A key question remains, however. Can companies claim technical infeasibility simply because costs are burdensome, as NERC insists? Or must utilities bend to FERC’s will, as expressed in the NOPR, and make costly upgrades or replacements of legacy control systems?

NERC proposes to change the term “technical feasibility” to “exception for reliability.” That would reflect the overriding industry sentiment that, in comparison to control centers and modern corporate IT systems, many legacy control systems used for field assets (substations, gen plants) employ UNIX programs or pre-Internet, pre-desktop applications that, quite simply, cannot be patched without threatening operations and jeopardizing reliability.

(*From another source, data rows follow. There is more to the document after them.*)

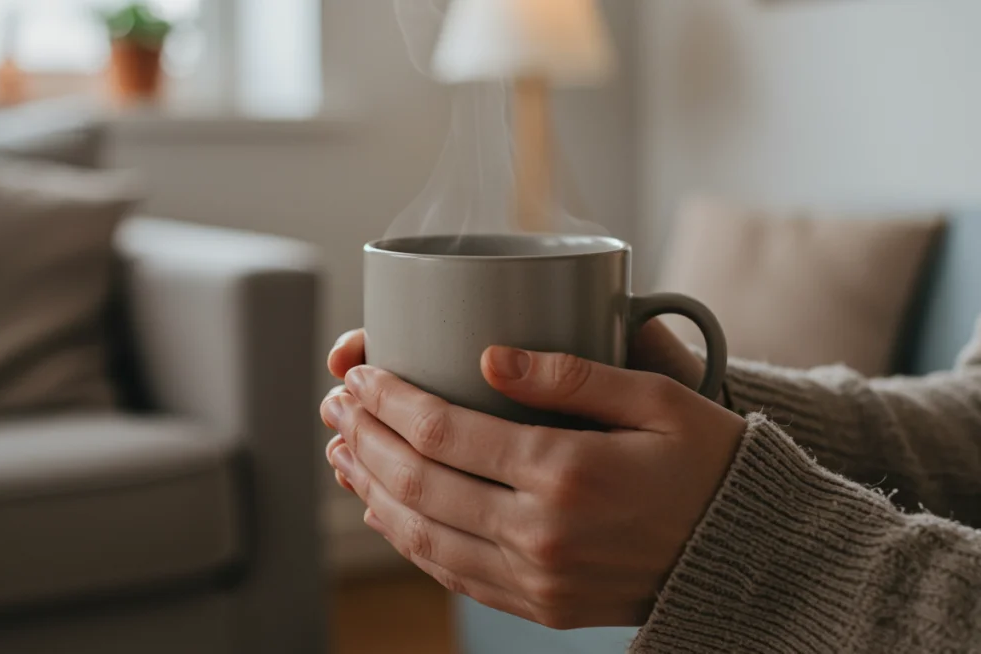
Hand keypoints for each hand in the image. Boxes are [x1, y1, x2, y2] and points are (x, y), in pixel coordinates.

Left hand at [320, 345, 745, 628]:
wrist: (747, 554)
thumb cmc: (707, 462)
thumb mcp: (657, 398)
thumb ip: (570, 374)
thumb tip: (487, 356)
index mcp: (567, 471)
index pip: (444, 431)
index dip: (389, 399)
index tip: (359, 373)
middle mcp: (541, 532)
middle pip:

National Grid Attorney Joel deJesus explained the problem in his company’s written comments to FERC: “Most equipment covered by the CIP standards, such as relays and remote terminal units, utilizes proprietary embedded software that has absolutely no common heritage with the typical desktop PC environment.

“Such proprietary and closed environments,” he continued, “often do not include desirable security features (authentication, filtering, virus scanning, logging, etc.) and simply cannot be upgraded to include such feature without extensive vendor co-operation and/or wholesale equipment replacement.”

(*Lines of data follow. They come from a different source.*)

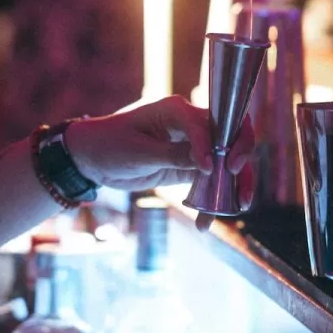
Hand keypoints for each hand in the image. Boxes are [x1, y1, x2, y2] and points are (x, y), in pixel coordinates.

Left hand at [64, 96, 255, 202]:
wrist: (91, 158)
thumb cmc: (109, 144)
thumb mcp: (137, 152)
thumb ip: (172, 155)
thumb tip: (205, 163)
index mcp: (177, 111)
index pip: (208, 123)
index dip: (213, 145)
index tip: (207, 168)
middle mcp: (191, 125)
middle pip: (230, 136)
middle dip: (241, 158)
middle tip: (237, 177)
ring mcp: (193, 147)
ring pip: (225, 162)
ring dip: (233, 185)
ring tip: (236, 208)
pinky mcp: (189, 167)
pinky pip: (210, 182)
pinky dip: (212, 201)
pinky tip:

Software engineers voice dismay at such claims. Consider the Instrumentation Systems and Automation Society, now at work on a comprehensive set of cyber security standards (the ISA99 project). The project’s five-man leadership team (four of whom were members of NERC’s standards drafting team) filed written comments at FERC:

“It is not acceptable, in our view, to identify unacceptable risks, and then leave them because the existing equipment cannot be appropriately hardened.”

Entergy offers an interesting solution: It proposes that NERC’s cyber security standards in the near term should apply only to control or data centers, which more likely employ more up-to-date software applications, to allow time for the standards drafting team to better define risk assessment methods for field assets. (Entergy also recommends using the NIST standards.)

Back at National Grid, attorney deJesus sees a hidden silver lining. He notes that the older proprietary software found in legacy utility control systems marks “a positive attribute from a cyber security point of view, in that the ubiquitous malware targeted at the typical desktop PC environment will not function.”

“While it is true,” he says, “that ‘security via obscurity’ is not a sufficient defense, such obscurity is a valuable addition layer.”